Павел Гельбак - ...И вся жизнь
Прочла стихи, и показалось, что облако приветливо помахало ей рукой. Может быть, это вовсе и не облако, а Игорь — муж. Поэт прав — все мы уходим из жизни, чтобы снова в нее вернуться, то ли в образе человека, то ли птицы, морской волны, облака…
Смерть поэт называл суеверием, он не признавал ее в обычном понимании слова. Поэту казалось, что все духовные и телесные свойства человека бессмертны, потому что в природе ничто не исчезает, а только меняет форму.
Любовь Павловна понимала, что материя не исчезает, природа бессмертна, но люди смертны и уходят из жизни навсегда. И все-таки очень ей нравились эти стихи, хотелось верить в сладостный обман, и, кажется, порой удавалось находить успокоение в теории превращений. Ведь эта теория сулила бессмертие ей самой и всем, кого она любила в этой жизни.

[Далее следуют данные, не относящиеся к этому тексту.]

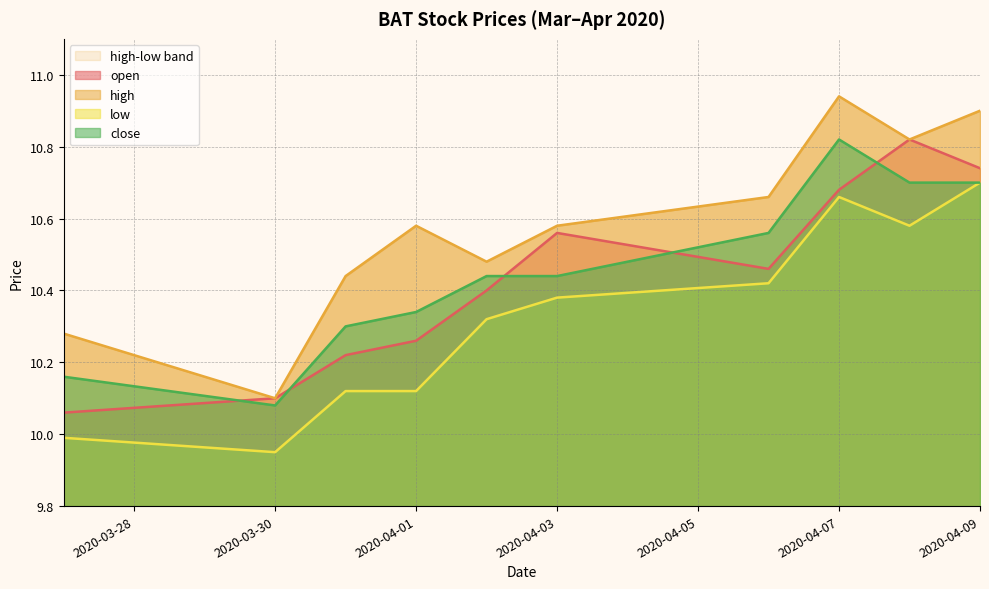

What is the approximate value of open at 2020-03-30?

10.1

Ну что ж, пусть она со временем станет березкой, пусть утратит свое «Я», свою индивидуальность. Пусть! Но, может быть, над березкой в знойный день пронесется тучка, обронит на нее несколько дождевых капель, она почувствует, обязательно почувствует, что это ей передал привет Игорь, ее боевой товарищ, ее муж, отец ее дочери.
В доме на том берегу реки распахнулись окна. В палату вошла дежурная сестра.
— Как спали? — взяла за руку. — Пульс хороший, а теперь измерим температуру.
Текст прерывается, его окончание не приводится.